Of course, two generations of script-programmers ignorant of UNIX/Linux system programming have insisted on trying the sort of search-for-messages approach that you describe. This approach usually works, but can sometimes fail.
FWIW –
Carlie J. Coats, Jr., Ph.D.
I/O API Author/Maintainer
Original CMAQ systems architect.
I agree with @cjcoats that basing script error checking on exit status is the preferred approach.
That said, you wrote
What does the end of your CTM_LOG_000 file show? Could you please post a copy of that file? In my experience, the “PROGRAM COMPLETED SUCCESSFULLY” message appears in CTM_LOG_000 if a run was successful, just as it appears in all the other CTM_LOG files in that case.

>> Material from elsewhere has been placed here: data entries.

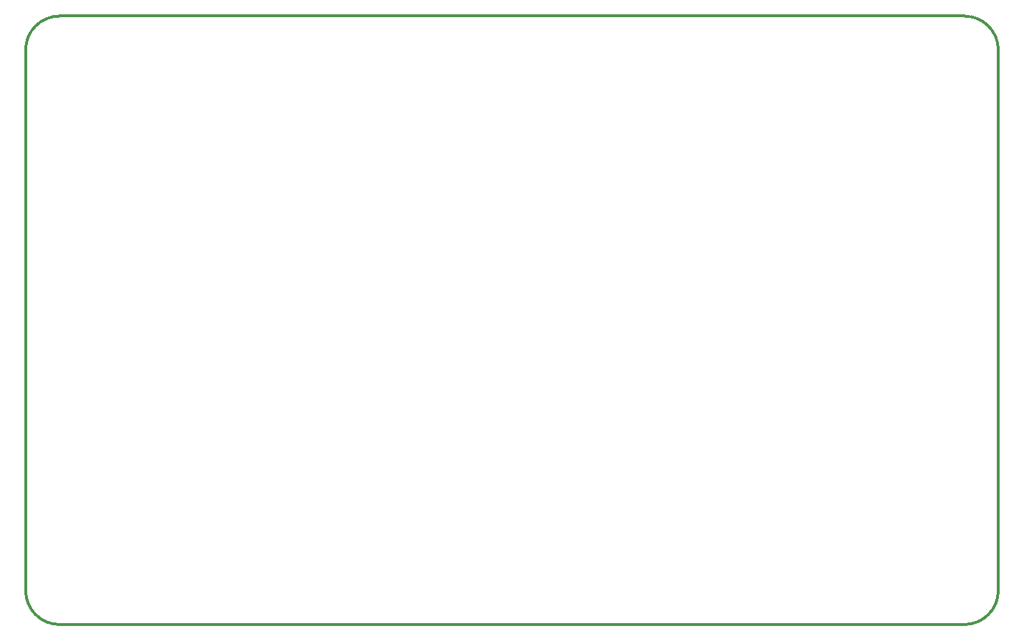
<source format=gm1>
G04*
G04 #@! TF.GenerationSoftware,Altium Limited,Altium Designer,21.3.2 (30)*
G04*
G04 Layer_Color=16711935*
%FSLAX25Y25*%
%MOIN*%
G70*
G04*
G04 #@! TF.SameCoordinates,35EDE252-B6D9-4C08-81A6-3FFBFD5BE296*
G04*
G04*
G04 #@! TF.FilePolarity,Positive*
G04*
G01*
G75*
%ADD17C,0.01181*%
D17*
X-27559Y-263779D02*
G03*
X-11811Y-279528I15748J0D01*
G01*
X409449D02*
G03*
X425197Y-263779I0J15748D01*
G01*
Y-11811D02*
G03*
X409449Y3937I-15748J0D01*
G01*
X-11811D02*
G03*
X-27559Y-11811I0J-15748D01*
G01*
X-11811Y3937D02*
X409449Y3937D01*
X-27559Y-11811D02*
X-27559Y-263779D01*
X-11811Y-279528D02*
X115354Y-279528D01*
X425197Y-11811D02*
X425197Y-263779D01*
X115354Y-279528D02*
X409449D01*
M02*

</source>
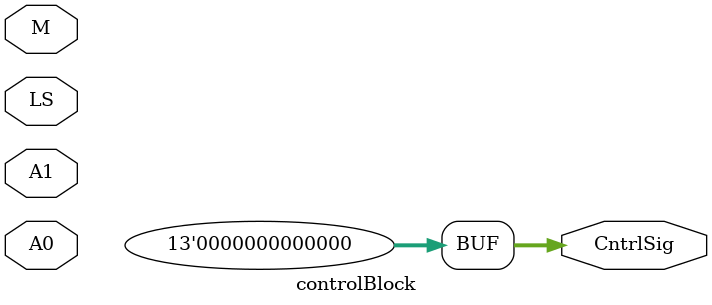
<source format=sv>
module controlBlock(A0,A1,LS,M,CntrlSig);
	input [4:0] A0,A1,LS,M;
	output [12:0] CntrlSig;
	
	assign CntrlSig = 13'd0;
endmodule
</source>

In the “wrong” CTM_LOG_000, the message from line 21715 to 21720 was missing. But in other log files (e.g. CTM_LOG_100), lines 21715 to 21720 were there.
Thanks for sharing. That’s interesting and I don’t have a good explanation, I have not seen this happen before. That said, I also haven’t run any CCTM simulation including DDM and ending at 12:00 so maybe it’s something in that setup that triggers this behavior, though I don’t know what it might be. But if your CGRID and S_CGRID files were created successfully and all other output files have the correct number of time steps and reasonable fields for the last hour, it’s probably not worth your time to investigate this further.
One reason for a run stopping without any error messages is if the disk space where the output is being written to is full. Especially if the run script and the log files are also on that same disk.
Actually we have been running the CMAQ model (prvious version 5.0.2 and current 5.3.3) for several years as an air quality forecast, and this is the first time we met this problem. I think this should be a small probability event. Thank you for your time.